Why the global reach and enduring legacy of the First World War still matter today
Research by the British Council in seven countries reveals a widespread lack of understanding of the global scale and impact of the First World War.
The report, Remember the World as well as the War, shows that knowledge of the conflict – which began 100 years ago this year – is largely limited to the fighting on the Western Front. Less than a third of 7488 people questioned are aware that the Middle East (29%) and North America (28%) played a part in the war, and less than one in five are aware that Asia (17%) and Africa (11%) were involved.
The British Council calls on the world to use the centenary commemorations to create a better understanding of the global nature of the war – recognising its ongoing impact on trust and understanding between the UK and countries around the world.
Download a PDF version of the full report from
Lesser-known facts about the global scale of the war, highlighted in the report, include:
Gandhi’s first civil disobedience campaign against British authority in 1919 stemmed from the unrealised hope that India’s contribution to the First World War of around 1.5 million men would be honoured with a transition to self-government.
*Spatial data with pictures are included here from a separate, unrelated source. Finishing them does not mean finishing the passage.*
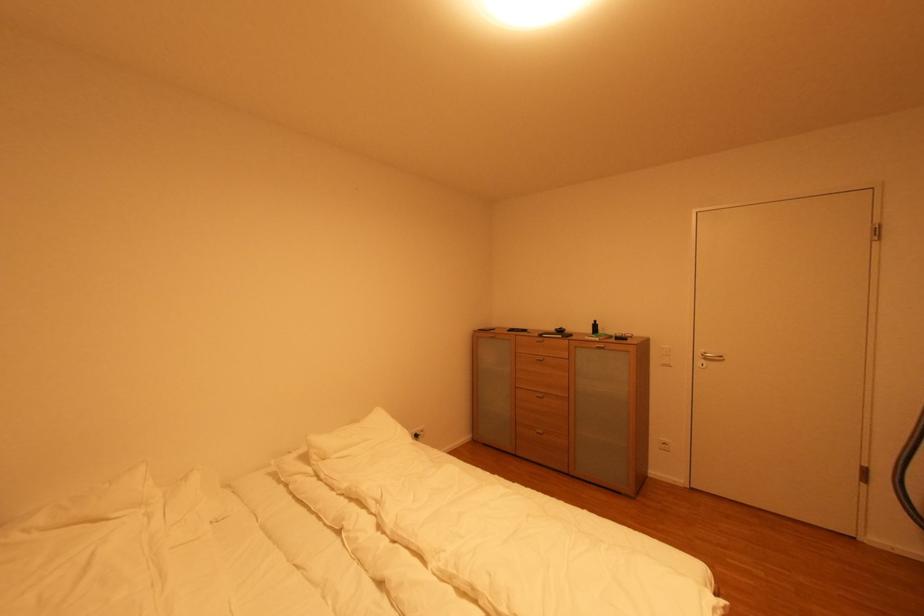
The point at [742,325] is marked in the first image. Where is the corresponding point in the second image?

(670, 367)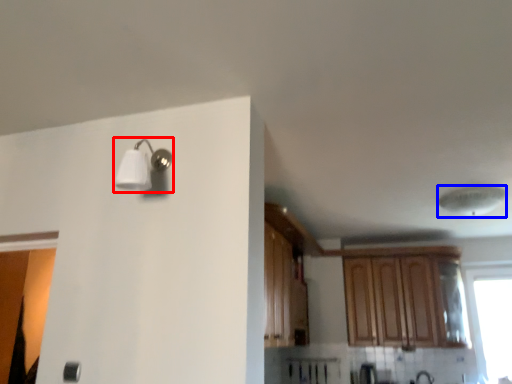
Question: Which object is further to the camera taking this photo, light fixture (highlighted by a red box) or lamp (highlighted by a blue box)?

Choices:
 (A) light fixture
 (B) lamp

Answer: (B)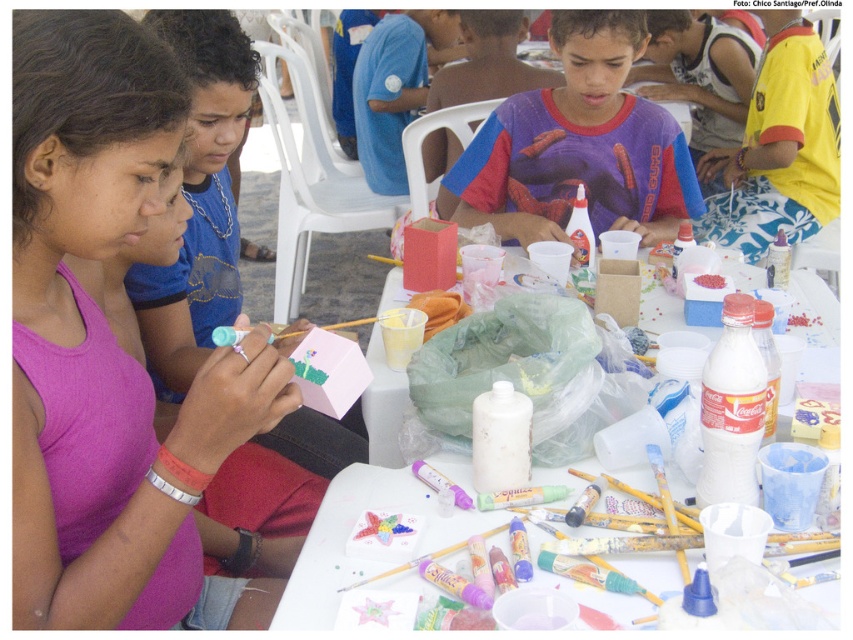
Which is more to the left, white plastic table at center or yellow fabric shorts at right?

From the viewer's perspective, white plastic table at center appears more on the left side.

Is white plastic table at center to the left of yellow fabric shorts at right from the viewer's perspective?

Correct, you'll find white plastic table at center to the left of yellow fabric shorts at right.

This screenshot has width=853, height=640. Describe the element at coordinates (347, 534) in the screenshot. I see `white plastic table at center` at that location.

The image size is (853, 640). In order to click on white plastic table at center in this screenshot , I will do `click(347, 534)`.

Based on the photo, can you confirm if pink matte tank top at center is thinner than matte pink paper at center?

Yes.

Is point (222, 369) closer to viewer compared to point (190, 365)?

Yes, it is.

You are a GUI agent. You are given a task and a screenshot of the screen. Output one action in this format:
    pyautogui.click(x=<x>, y=<y>)
    Task: Click on the pink matte tank top at center
    
    Given the screenshot: What is the action you would take?
    pyautogui.click(x=112, y=349)

You are a GUI agent. You are given a task and a screenshot of the screen. Output one action in this format:
    pyautogui.click(x=<x>, y=<y>)
    Task: Click on the purple matte shirt at center
    
    Given the screenshot: What is the action you would take?
    pyautogui.click(x=577, y=147)

Can you confirm if purple matte shirt at center is taller than yellow fabric shorts at right?

No, purple matte shirt at center is not taller than yellow fabric shorts at right.

Measure the distance between purple matte shirt at center and camera.

They are 1.82 meters apart.

The width and height of the screenshot is (853, 640). In order to click on purple matte shirt at center in this screenshot , I will do `click(577, 147)`.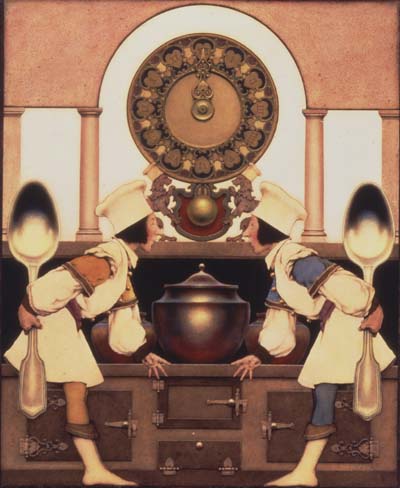
This screenshot has height=488, width=400. What are the coordinates of `door` in the screenshot? It's located at (233, 401).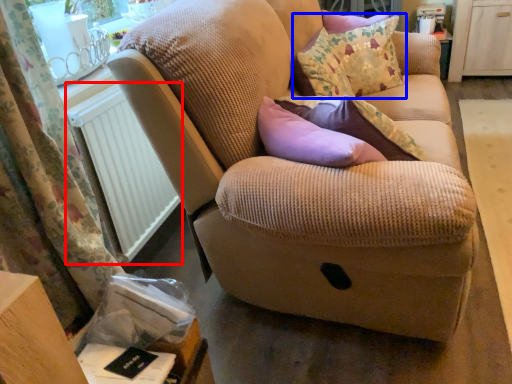
Question: Which object is further to the camera taking this photo, radiator (highlighted by a red box) or throw pillow (highlighted by a blue box)?

Choices:
 (A) radiator
 (B) throw pillow

Answer: (B)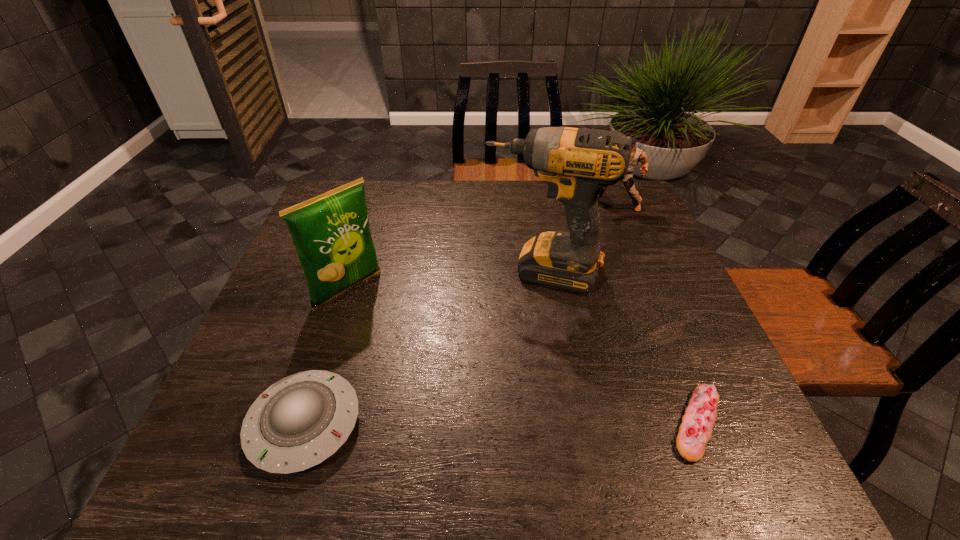
Locate an element on the screen. This screenshot has width=960, height=540. vacant space on the desktop that is between the saucer and the eclair and is positioned on the front-facing side of the crisp (potato chip) is located at coordinates (500, 423).

In order to click on vacant space on the desktop that is between the saucer and the eclair and is positioned with the drill bit of the drill facing forward in this screenshot , I will do `click(496, 423)`.

Where is `free space on the desktop that is between the second shortest object and the shortest object and is positioned on the front-facing side of the puncher`? free space on the desktop that is between the second shortest object and the shortest object and is positioned on the front-facing side of the puncher is located at coordinates (466, 423).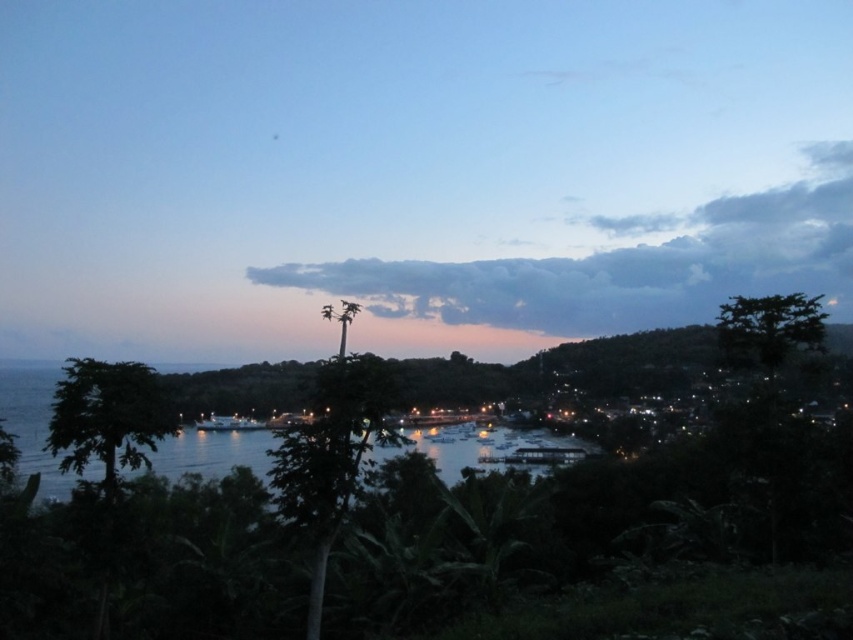
You are standing at the edge of the water in the coastal scene and want to walk to the point labeled point (323, 509). There is another point labeled point (62, 451) in the distance. Which point is closer to you?

Point (323, 509) is closer to the viewer than point (62, 451), so you are closer to point (323, 509).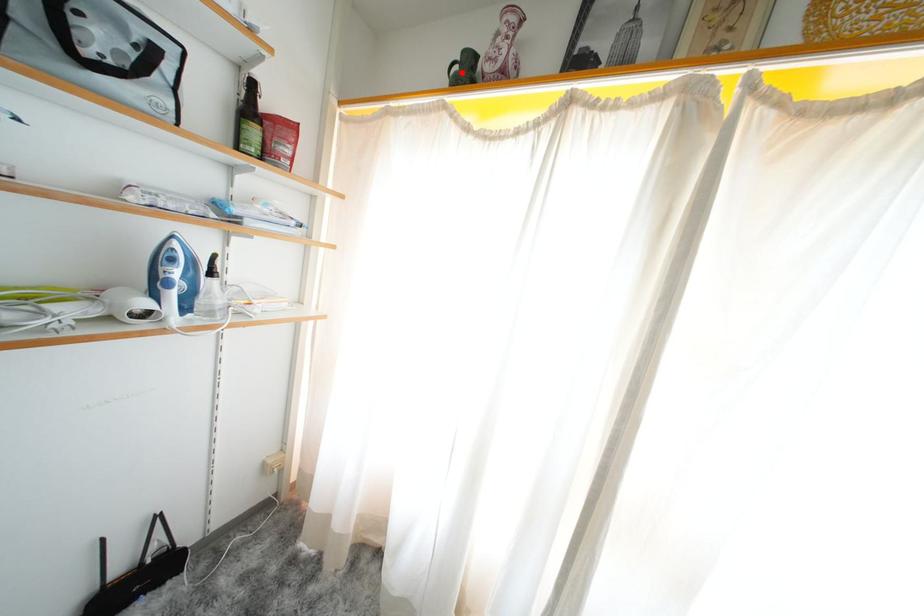
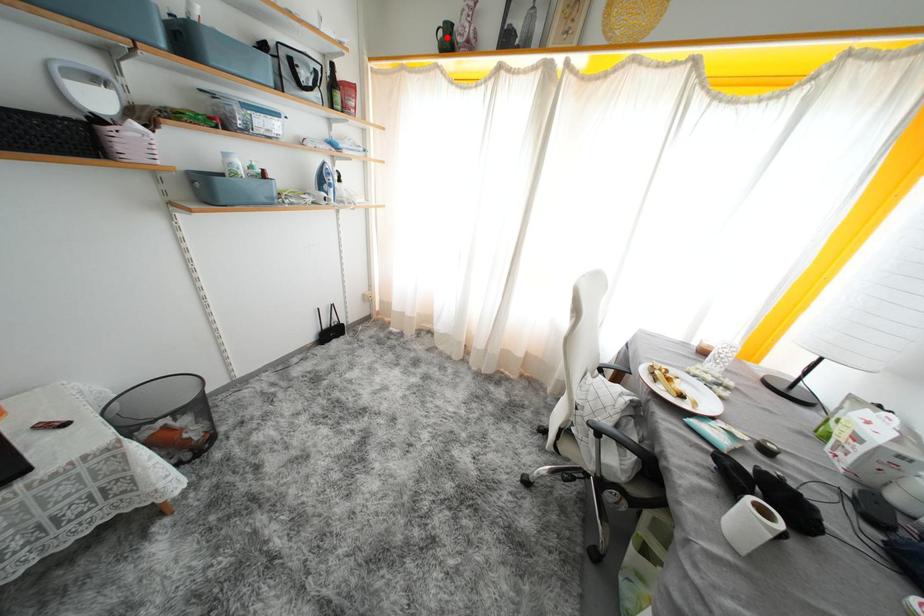
I am providing you with two images of the same scene from different viewpoints. A red point is marked on the first image and another point is marked on the second image. Does the point marked in image1 correspond to the same location as the one in image2?

Yes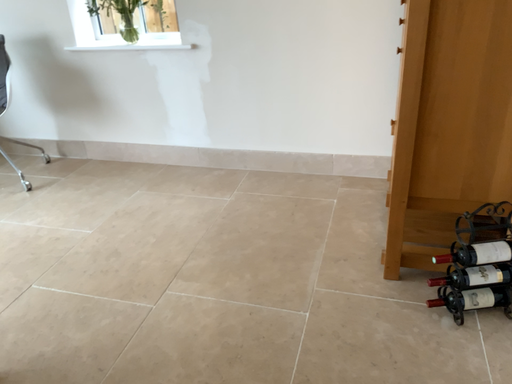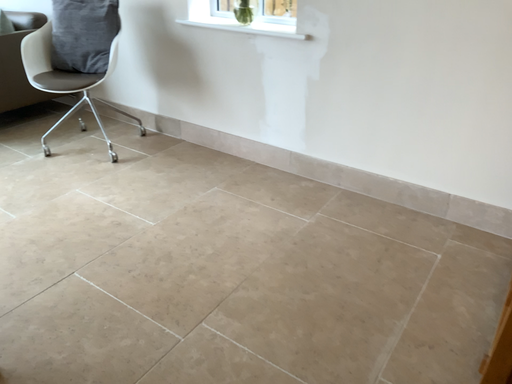
Question: Which way did the camera rotate in the video?

Choices:
 (A) rotated left
 (B) rotated right

Answer: (A)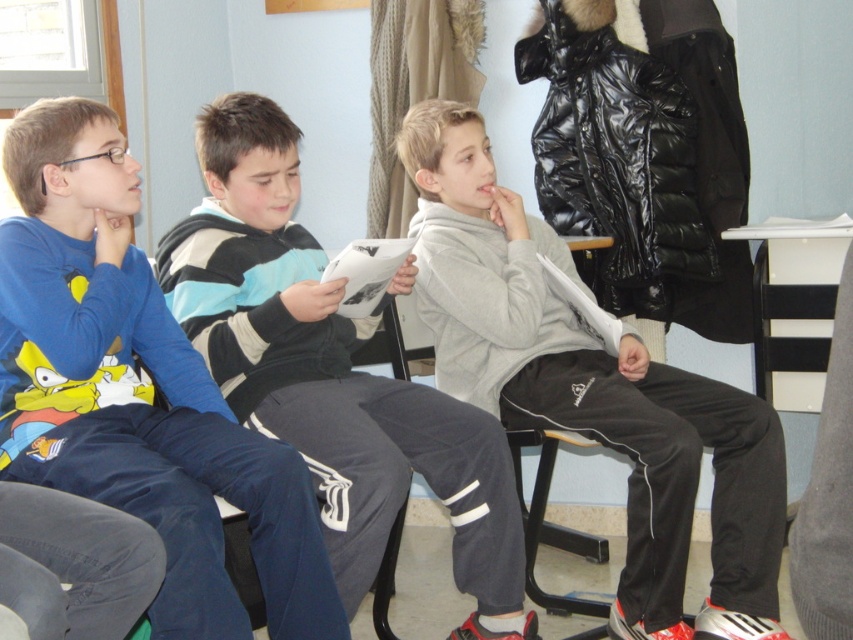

More than one million African auxiliary personnel were – sometimes forcibly – deployed in the war. About 100,000 died.
However, these facts are much better-known in the countries affected, and can contribute significantly to attitudes to the UK today. The research for the report was carried out for the British Council by YouGov in Egypt, France, Germany, India, Russia, Turkey and the UK. In each country, between 1000 and 1200 people were surveyed in an online poll.